The White House will host technology companies to discuss enhancing open source software security amid Log4j vulnerability
The White House on Thursday is hosting leading technology companies, along with a number of relevant government agencies, to discuss ways to improve the security of open source software libraries, with senior administration officials calling it a “key national security issue.”
Meetings with the Biden administration will be representatives from Akamai, Amazon, Apache Software Foundation, Apple, Cloudfare, Facebook / Meta, GitHub, Google, IBM, Linux Open Source Foundation, Microsoft, Oracle, RedHat and VMWare.
They will discuss how new private-public cooperation can “quickly drive improvements”[ads1]; in security.
CHINESE AND IRANIAN HACKERS TAKE LOG4J COMPUTER ERRORS, LOVING HUNDREDS OF MILLIONS
Together with White House business leaders, senior executives and senior open source software experts from leading agencies, including the Department of Commerce and Homeland Security, the Pentagon, the Cybersecurity and Infrastructure Security Agency, the Department of Energy and more.
Anne Neuberger, Deputy National Security Adviser for Cyber and New Technologies, is expected to host the meeting.
The meeting is intended to focus on President Biden’s executive order on cyber security, a senior administration official told Fox Business. This order focused on software security and drove a number of efforts across the US government and in the private sector.
The official said the administration expects “further discussions” with the companies and other organizations not represented. The White House invited major software companies and developers to discuss initiatives to improve open source security last month.
“Open source software has accelerated the pace of innovation and has led to enormous societal and economic benefits, but the fact that it is widely used and maintained by volunteers is a combination that is a key national security issue, as we experience with log4j vulnerability,” said a senior administration officer.
MICROSOFT SAYS RUSSIAN GROUP BEHIND SOLARWINDS ATTACK NOW MEASURES THE SUPPLY CHAIN
“Software security is critical to our national and economic security,” the official continued, noting that recent incidents, including the SolarWinds hack, serve as “recent reminders that strategic opponents are actively exploiting vulnerabilities for malicious purposes.”
Last month, officials discovered a vulnerability in software known as “Log4j”, which they said presents “an urgent challenge for network defenders given its widespread use”.

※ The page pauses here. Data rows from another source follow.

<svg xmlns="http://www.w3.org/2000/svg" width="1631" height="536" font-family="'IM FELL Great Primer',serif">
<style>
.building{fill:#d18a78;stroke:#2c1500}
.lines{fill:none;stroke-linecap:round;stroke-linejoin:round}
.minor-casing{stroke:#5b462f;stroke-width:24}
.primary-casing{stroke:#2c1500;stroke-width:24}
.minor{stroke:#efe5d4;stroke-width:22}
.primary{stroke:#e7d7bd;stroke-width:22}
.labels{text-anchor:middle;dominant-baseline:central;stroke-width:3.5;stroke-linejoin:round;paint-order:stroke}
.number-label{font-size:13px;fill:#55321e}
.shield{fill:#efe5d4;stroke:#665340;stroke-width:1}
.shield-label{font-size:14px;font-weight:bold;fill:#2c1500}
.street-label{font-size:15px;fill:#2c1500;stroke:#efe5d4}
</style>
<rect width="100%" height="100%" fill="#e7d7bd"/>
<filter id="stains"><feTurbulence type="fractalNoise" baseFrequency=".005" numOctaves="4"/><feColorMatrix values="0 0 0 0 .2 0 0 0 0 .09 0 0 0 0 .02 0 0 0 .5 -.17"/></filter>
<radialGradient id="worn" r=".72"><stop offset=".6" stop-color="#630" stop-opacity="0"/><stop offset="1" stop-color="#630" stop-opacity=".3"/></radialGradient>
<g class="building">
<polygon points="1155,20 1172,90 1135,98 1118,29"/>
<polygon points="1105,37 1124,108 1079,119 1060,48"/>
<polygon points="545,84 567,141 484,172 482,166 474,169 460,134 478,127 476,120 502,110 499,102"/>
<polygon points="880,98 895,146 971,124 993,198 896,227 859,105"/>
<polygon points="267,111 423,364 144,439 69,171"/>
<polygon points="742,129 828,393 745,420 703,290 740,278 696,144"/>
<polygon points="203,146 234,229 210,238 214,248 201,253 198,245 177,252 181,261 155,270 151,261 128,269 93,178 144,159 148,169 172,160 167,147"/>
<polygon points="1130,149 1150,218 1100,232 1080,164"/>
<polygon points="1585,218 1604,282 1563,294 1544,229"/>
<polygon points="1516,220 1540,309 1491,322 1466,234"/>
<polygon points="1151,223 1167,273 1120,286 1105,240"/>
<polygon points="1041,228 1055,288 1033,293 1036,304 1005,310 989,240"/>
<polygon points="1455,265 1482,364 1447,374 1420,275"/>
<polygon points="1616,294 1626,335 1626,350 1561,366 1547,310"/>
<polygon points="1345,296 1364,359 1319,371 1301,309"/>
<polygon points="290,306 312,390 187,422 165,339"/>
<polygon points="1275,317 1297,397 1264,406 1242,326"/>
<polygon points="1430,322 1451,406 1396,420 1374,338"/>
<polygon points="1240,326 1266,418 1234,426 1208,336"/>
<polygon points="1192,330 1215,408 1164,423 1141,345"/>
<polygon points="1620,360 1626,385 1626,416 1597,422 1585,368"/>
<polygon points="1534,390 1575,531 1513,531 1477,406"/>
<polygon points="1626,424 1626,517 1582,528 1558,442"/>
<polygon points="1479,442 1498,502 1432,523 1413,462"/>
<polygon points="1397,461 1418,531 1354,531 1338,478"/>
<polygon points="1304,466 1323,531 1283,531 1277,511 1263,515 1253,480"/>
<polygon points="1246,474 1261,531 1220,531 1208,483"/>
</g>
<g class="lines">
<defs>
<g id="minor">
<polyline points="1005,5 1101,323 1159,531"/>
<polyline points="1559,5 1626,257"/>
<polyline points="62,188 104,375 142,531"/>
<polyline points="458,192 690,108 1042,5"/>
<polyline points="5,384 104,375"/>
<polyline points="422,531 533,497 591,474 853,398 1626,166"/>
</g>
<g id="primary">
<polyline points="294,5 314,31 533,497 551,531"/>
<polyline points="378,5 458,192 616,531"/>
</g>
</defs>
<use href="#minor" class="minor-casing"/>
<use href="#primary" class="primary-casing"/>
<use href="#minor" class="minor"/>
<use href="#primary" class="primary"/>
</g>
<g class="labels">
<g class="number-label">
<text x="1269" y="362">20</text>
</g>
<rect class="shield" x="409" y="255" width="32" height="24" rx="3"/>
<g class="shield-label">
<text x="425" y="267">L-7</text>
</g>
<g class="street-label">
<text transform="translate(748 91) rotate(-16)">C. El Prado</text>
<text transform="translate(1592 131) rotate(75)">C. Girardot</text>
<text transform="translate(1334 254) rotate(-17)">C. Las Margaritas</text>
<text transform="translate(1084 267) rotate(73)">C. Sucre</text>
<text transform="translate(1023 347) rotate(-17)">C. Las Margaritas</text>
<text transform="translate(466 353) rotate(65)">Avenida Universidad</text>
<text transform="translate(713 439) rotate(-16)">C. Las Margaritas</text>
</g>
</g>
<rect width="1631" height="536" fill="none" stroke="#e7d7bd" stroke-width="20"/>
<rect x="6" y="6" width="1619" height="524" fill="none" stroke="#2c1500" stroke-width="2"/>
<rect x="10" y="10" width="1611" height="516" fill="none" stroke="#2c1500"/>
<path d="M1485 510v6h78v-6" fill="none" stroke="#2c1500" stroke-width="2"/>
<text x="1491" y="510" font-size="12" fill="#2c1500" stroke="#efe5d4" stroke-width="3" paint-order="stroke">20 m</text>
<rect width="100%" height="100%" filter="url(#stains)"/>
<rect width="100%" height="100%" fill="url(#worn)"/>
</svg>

Log4j is a bug that allows Internet-based attackers to easily take control of everything from industrial control systems to web servers and consumer electronics. Just identifying which systems use the tool is a challenge; it is often hidden under layers of other software.
CLICK HERE TO READ MORE ABOUT FOX BUSINESS
The affected software, written in the Java programming language, logs user activity. Developed and maintained by a handful of volunteers under the auspices of the open source Apache Software Foundation, it is very popular with commercial software developers. It runs across many platforms – Windows, Linux, Apple’s MacOS – that power everything from webcams to car navigation systems and medical devices, according to security firm Bitdefender.
CISA officials said the vulnerability posed a “serious risk” and called on private sector organizations to work with the federal government to take action.
The Associated Press contributed to this report.